One Hundred Years Ago – July, 1914
Boy survives accident, dies from treatment
J. Howard Byrnes, 22, the young telegraph operator of North Creek, who was injured in a motor cycle accident on the state road near that place on June 14, 1914, died Sunday night, June 21, 1914 in Saratoga Hospital, where he was taken on a special train immediately after the accident. His injuries, though very serious, were not necessarily fatal and death was caused by pneumonia resulting from the effects of ether. Had the young man lived, he would have been a cripple.
The motorcycle was owned and driven by station agent Mr. Ochs and at the time of the accident Byrnes was riding on the rear seat. Ochs turned out to pass a heavy motor truck loaded with iron ore and he did not clear it. When the crash came Byrnes was thrown under the wheels of the truck which ran over his right leg, splitting the bone from the knee to the hip and his back was injured. Ochs went over the handle bars and sustained severe injuries.

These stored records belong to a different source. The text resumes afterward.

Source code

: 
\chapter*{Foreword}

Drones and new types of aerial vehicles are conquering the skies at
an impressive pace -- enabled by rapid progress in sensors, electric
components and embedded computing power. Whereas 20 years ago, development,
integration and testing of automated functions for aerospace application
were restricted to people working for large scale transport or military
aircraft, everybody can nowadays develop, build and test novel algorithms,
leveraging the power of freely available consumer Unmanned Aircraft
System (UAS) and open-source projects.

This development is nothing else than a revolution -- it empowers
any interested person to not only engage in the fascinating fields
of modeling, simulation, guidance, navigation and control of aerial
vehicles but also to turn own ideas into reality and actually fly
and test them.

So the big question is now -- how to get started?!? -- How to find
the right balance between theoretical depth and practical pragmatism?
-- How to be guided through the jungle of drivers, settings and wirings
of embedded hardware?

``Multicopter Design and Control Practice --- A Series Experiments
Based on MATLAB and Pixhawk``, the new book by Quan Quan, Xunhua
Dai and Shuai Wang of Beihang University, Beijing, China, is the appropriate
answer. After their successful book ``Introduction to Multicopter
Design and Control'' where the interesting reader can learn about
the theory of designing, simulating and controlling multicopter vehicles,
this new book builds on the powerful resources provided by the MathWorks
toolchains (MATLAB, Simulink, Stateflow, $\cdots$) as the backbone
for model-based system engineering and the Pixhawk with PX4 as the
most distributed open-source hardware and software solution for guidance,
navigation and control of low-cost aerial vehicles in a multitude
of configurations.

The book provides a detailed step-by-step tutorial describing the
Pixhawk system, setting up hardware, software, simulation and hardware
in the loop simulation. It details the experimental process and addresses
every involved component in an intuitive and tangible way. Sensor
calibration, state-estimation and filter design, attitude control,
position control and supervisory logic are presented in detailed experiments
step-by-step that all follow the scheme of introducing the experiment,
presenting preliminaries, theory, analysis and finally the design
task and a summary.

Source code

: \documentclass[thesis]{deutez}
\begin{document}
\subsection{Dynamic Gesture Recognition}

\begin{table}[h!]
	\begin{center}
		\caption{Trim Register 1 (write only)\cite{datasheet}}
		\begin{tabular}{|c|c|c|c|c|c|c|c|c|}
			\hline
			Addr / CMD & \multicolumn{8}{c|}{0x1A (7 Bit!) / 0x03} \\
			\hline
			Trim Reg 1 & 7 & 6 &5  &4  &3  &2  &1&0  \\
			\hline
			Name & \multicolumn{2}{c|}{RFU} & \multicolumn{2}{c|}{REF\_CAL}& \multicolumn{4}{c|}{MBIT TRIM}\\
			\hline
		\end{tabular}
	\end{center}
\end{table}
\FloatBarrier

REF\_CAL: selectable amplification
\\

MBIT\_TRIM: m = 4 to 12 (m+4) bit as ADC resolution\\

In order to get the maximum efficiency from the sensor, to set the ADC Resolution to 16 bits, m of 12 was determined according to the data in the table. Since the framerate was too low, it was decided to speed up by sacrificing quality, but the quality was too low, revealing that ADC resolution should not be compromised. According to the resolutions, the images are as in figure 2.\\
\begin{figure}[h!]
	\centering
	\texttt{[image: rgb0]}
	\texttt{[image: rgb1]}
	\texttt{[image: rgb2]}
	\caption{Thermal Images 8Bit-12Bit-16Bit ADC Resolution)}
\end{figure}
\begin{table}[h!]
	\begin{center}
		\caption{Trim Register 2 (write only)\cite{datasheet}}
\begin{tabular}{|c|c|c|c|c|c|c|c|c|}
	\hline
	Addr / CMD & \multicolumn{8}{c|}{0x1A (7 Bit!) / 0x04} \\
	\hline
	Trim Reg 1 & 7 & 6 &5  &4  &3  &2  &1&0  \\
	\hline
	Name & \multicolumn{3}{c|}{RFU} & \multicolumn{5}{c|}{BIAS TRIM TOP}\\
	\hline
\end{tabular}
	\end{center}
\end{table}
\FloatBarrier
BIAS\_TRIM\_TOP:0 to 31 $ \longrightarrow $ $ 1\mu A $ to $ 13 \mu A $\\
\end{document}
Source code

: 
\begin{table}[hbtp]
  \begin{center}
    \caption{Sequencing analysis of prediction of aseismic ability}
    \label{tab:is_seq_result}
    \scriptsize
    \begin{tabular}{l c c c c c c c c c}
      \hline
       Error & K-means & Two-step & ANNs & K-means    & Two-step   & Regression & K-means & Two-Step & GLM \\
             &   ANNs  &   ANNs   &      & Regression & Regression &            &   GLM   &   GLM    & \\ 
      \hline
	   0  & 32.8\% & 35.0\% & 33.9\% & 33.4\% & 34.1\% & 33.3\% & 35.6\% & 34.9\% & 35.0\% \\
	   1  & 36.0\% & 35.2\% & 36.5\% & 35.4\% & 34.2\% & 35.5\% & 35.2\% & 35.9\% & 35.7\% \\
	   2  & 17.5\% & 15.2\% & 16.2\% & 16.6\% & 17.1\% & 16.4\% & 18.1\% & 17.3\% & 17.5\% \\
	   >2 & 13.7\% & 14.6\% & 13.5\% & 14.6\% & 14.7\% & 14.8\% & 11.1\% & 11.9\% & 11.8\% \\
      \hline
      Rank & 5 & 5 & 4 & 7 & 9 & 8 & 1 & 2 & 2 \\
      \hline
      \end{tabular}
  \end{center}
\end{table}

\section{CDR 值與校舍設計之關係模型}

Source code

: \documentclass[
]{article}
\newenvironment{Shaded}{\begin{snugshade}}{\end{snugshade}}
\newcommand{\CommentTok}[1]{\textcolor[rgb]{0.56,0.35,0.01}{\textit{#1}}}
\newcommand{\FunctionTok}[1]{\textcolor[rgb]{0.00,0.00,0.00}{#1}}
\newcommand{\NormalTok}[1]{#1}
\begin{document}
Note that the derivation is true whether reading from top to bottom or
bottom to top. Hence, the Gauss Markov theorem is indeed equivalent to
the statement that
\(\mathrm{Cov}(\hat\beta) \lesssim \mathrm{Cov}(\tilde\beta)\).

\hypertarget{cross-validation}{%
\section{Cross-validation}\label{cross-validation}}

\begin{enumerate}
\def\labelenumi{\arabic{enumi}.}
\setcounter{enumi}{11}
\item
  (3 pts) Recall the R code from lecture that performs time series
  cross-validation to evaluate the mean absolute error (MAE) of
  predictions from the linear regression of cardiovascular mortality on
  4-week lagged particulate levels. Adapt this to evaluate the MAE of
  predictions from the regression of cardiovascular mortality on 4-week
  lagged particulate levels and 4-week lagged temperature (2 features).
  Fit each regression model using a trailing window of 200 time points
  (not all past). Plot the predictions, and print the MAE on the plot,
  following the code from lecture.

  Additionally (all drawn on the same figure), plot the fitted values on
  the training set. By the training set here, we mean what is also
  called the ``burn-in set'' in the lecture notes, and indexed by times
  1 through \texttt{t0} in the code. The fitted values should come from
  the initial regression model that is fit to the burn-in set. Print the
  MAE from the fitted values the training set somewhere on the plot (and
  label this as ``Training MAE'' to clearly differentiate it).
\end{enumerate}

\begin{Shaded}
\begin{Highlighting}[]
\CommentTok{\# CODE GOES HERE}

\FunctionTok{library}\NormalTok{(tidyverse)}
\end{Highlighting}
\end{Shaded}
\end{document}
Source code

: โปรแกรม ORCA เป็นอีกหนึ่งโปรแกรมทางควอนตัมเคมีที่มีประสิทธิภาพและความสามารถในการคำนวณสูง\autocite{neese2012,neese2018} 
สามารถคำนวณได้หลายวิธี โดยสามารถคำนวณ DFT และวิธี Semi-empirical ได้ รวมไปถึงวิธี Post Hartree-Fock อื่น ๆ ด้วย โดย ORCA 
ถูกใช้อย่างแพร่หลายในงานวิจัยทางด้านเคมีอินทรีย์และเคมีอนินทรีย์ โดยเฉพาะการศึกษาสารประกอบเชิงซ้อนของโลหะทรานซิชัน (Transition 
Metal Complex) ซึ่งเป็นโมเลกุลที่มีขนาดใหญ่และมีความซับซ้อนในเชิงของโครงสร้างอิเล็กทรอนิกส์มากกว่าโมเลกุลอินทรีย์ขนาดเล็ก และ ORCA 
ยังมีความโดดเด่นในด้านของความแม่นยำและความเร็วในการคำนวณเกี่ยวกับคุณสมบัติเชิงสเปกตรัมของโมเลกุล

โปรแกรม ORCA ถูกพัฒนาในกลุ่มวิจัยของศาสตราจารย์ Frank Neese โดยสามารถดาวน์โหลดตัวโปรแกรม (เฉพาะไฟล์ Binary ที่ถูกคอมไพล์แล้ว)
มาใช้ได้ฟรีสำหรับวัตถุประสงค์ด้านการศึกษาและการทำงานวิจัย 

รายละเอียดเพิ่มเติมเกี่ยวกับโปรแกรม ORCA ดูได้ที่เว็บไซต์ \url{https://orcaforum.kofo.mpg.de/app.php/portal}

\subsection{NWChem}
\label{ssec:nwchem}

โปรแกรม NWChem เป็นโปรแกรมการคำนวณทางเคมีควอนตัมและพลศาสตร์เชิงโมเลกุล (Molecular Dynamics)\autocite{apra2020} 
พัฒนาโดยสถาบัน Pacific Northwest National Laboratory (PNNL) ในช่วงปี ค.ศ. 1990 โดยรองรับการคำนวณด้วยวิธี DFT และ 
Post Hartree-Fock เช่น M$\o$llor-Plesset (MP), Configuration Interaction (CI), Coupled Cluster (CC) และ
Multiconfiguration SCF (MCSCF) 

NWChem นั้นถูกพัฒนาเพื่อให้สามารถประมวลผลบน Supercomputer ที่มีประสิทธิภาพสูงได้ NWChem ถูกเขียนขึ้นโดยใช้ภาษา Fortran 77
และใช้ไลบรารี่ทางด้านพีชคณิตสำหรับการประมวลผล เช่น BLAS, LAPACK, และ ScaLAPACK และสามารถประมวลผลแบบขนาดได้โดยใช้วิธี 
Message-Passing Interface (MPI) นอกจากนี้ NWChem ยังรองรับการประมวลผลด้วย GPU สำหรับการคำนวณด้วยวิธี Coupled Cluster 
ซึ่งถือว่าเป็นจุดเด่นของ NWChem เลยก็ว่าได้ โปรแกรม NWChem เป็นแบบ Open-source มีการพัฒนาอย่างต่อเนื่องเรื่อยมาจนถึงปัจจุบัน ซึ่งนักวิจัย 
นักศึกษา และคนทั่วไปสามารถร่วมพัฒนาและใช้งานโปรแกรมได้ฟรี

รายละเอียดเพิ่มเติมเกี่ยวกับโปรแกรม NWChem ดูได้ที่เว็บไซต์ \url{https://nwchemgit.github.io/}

The deceased was a son of the late James Byrnes, of Thurman, and he was related to the Camerons and other prominent families of the town. His father died when he was a young boy leaving him with his mother, Mrs. Sarah Byrnes. Gifted with a happy disposition and industrious habits, he was a great comfort and help to his widowed mother. He had been married for four years and is survived by his widow, the former Miss Marjorie Smith of Chestertown. Mrs. Byrnes lived with the happy couple and their home was a heaven of happiness.
The funeral was held from the home of Byrnes’ uncle, William Walsh, in Thurman.